What I think my friend was really asking about was the complexity and uncertainty of the process. Better questions:”How difficult is it to understand the expectations/requirements when applying to highly selective schools?” or “How stressful was it not knowing where he’d get in?” These get to the heart of the issue, because the only “hard” parts of college admission are the uncertainty and waiting (and the cost, but that’s another rant).
College admissions isn’t hard—it’s stressful
It’s stressful the same way any process that involves waiting on others to render judgment can be stressful. Like applying for jobs, applying for loans, promposals. All stressful but not hard. You want it badly, you can’t control the outcome, and you’re only partially aware of the how the evaluation works. Media (both traditional and social) worsens this by obsessing over the 6% of colleges that are highly rejective.
The truth about “college” in America
College in America is complex. In part because there is no real system of higher education, and so every college does admission slightly differently. We’ve got 6,084 colleges, more per capita than anywhere else. There are trade schools, community colleges, liberal arts colleges, and research universities. They grant certificates, associate’s, bachelor’s, master’s, and doctorates.
But when people talk about college admission, “college” typically means the colleges that practice selective admissions (meaning they do not admit all applicants) and award at least a bachelor’s degree. Here are the numbers:
| Category | Number |
| US Colleges and Universities | 6084 |
| + offers bachelor’s degree or higher | 2190 |
| + not open admission | 1665 |
So only about 27% of U.S. colleges award bachelors and don’t admit everyone who applies.
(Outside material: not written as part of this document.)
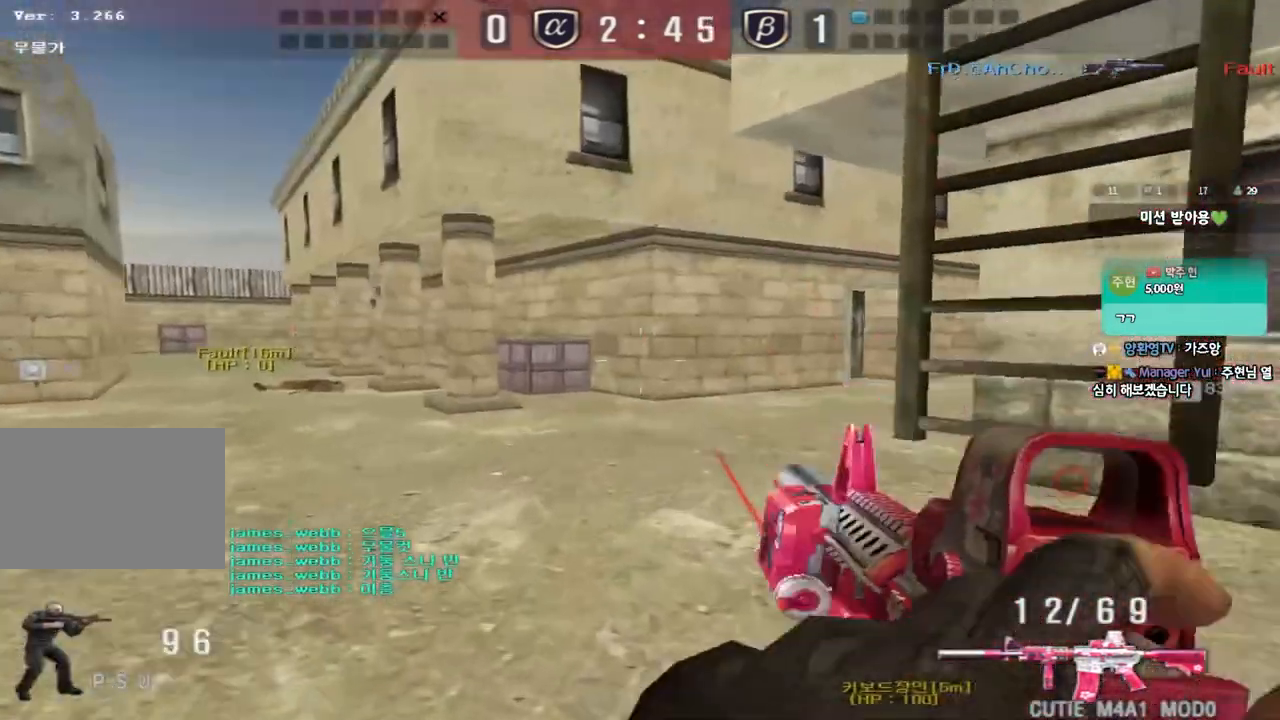
{"keys": ["d", "s"], "events": [[117, "ctrl", "down"], [133, "d", "up"], [133, "w", "up"], [200, "ctrl", "up"], [200, "w", "down"], [217, "d", "down"], [300, "ctrl", "down"], [317, "d", "up"], [333, "w", "up"], [417, "ctrl", "up"], [417, "d", "down"], [417, "s", "down"]]}
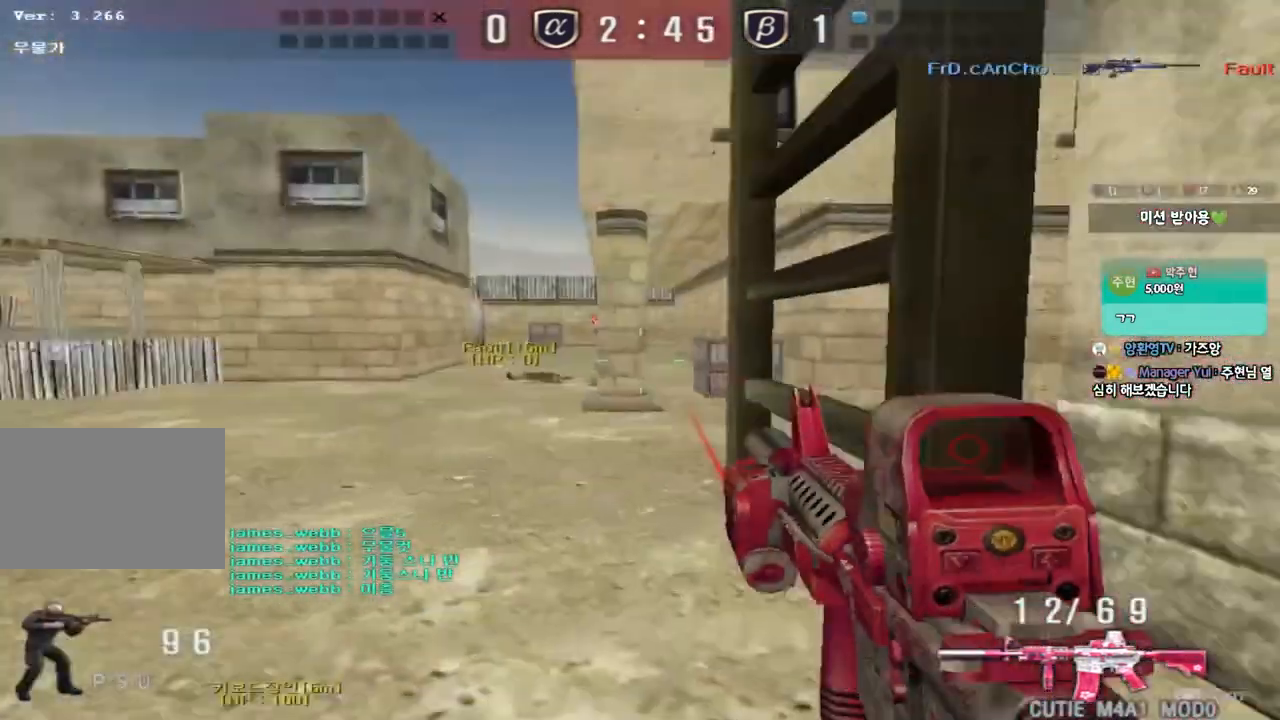
{"keys": ["a"], "events": [[33, "s", "up"], [167, "d", "up"], [233, "shift", "down"], [267, "a", "down"], [267, "shift", "up"]]}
The admission conversation, especially any conversation about the difficulty of admission, is actually about the small set of schools that are very selective. Not acknowledging this is like talking about grocery shopping and mentioning Whole Foods, Harris Teeter, or Erewhon but ignoring Costco and Walmart.
Here is how the selective colleges breakdown:
| Admission Rate | Number of Colleges | Percent of Colleges |
| 75% – 99% | 917 | 55.1% |
| 51% – 74% | 482 | 28.9% |
| 26% – 50% | 168 | 10.1% |
| 25% or less | 98 | 5.9% |
This shows us it’s not hard to get into college. It’s not even hard to get into good colleges (though it is complex figuring out what is a good college). Though if you’ve let all your college dreams be about a few very popular and rejective colleges, that low probability of admissions can be really stressful. Ignoring 90% of colleges creates the high stress environment that’s leading to the increased rates of teen mental health issues.
It’s also worth noting that despite the hype, a UCLA’s Higher Education Research Institute survey showed that 73% of applicants got into their first choice college.
The College Admissions Formula*
Another way to interpret the “Was it hard to get in?” might be that she was asking “how did you figure out the formula for getting admission to a college with a relatively low admission rate?” My answer was “We used the Dr. Joe Murpmood Ingerging admissions index to help us predict the college with the lowest admission rate that was most likely to admit my son. Here’s the formula, which developed it in 2003 and has been used in most admissions offices since then:

Because I know calculus and probability, I was able to reverse engineer it and craft my son’s application to maximize the variables that was in his favor. I could account for ED vs regular application, test score, gpa (both weighted and unweighted), essay strength, extracurriculars, and even legacy benefits. Regression analysis and item response theory allowed me to factor in additional variables to ensure the outcomes I wanted.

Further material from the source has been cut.